Accordingly, we answer the certified question negatively and quash the district court’s decision. We remand and direct the district court to affirm the circuit court’s sentencing order with regard to the portion of respondent’s sentence imposed pursuant to the 1994 sentencing guidelines. We decline to review the district court’s decision with respect to the 1993 charges to which the pre-1994 sentencing guidelines apply. Such a review is unnecessary to resolve the issue upon which this Court’s jurisdiction is predicated.
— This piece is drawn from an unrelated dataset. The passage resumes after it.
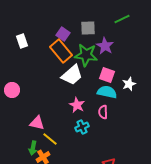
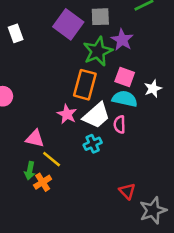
purple square: (63, 34) -> (68, 24), size x1.6
orange rectangle: (61, 51) -> (85, 85), moved, turned 55
green star: (86, 55) -> (98, 51), turned -30
white trapezoid: (72, 75) -> (96, 115), moved
pink star: (77, 105) -> (67, 114), moved

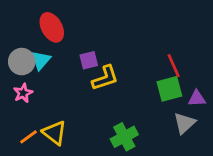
It' is so ordered. OVERTON, SHAW, GRIMES, HARDING and ANSTEAD, JJ., concur. 
      
      . Chapter 921, Florida Statutes (1993 & Supp. 1994).
     
      
      . Florida Rule of Criminal Procedure 3.702(a) states in pertinent part: "This rule is intended to implement the 1994 revised sentencing guidelines in strict accordance with chapter 921, Florida Statutes, as revised by chapter 93-406, Laws of Florida.”
     
      
      . Section 921.0014(1), Florida Statutes (1993), provides in pertinent part that "[i]f the total sentence points are less than or equal to 40, the recommended sentence shall not be a state prison sentence.” This language can now be found in section 921.0014(2), Florida Statutes (1995).
     
      
      . Florida Rule of Criminal Procedure 3.702(d)(16) provides in pertinent part that "[i]f the total sentence points are less than or equal to 40, the recommended sentence, absent a departure, shall not be state prison.”
     
      
      . Section 948.01(3), Florida Statutes (1993), provides in pertinent part: "[I]f ... it appears to the court in the case of a felony disposition that probation is an unsuitable dispositional alternative to imprisonment, the court may place the offender in a community control program...."
     
      
      . Section 948.03(5), Florida Statutes (1993), provides in pertinent part: "[I]f the court ... imposes a period of incarceration as a condition of probation or community control, the period shall not exceed 364 days, and incarceration shall be restricted to ... a county facility_"
     
      
      . In Van Kooten, we held that when a guideline sentence is phrased in the disjunctive, as in community control or incarceration, the imposition of both sentences is a departure from the guidelines and requires a court to provide written reasons for the departure. Id. at 831.
     
      
      . Sentencing Guidelines Commission note (d)(8) to Rule of Criminal Procedure 3.701 provides in relevant part: "The first guideline cell in each category (any nonstate prison sanction) allows the court the flexibility to impose any lawful term of probation with or without a period of incarceration as a condition of probation, a county jail term alone, or any nonincarcerative disposition.”
     
      
      . Committee note (d)(16) to rule 3.702 provides in pertinent part:
      The presumptive sentence is assumed to be appropriate for the composite score of the defendant. Where the total sentence points do not exceed 40, the court has the flexibility to impose any lawful term of probation with or without a period of incarceration as a condition of probation, a county jail term alone, or any nonincarcerative disposition.
     
      
      . Sentencing Guidelines Commission note (d)(13) to rule 3.701 provides in pertinent part:
      Community control is a viable alternative for any state prison sentence less than 24 months without requiring a reason for departure. It is appropriate to impose a sentence of community control to be followed by a term of probation. The total sanction (community control and probation) shall not exceed the term provided by general law.
      Community control is not an alternative sanction from the recommended range of any nonstate prison sanction unless the provisions of rule 3.701(d)(ll) [requiring written reasons] are applied.
      There is no note to rule 3.702 similar to Sentencing Guidelines Commission note (d)(13) to rule 3.701.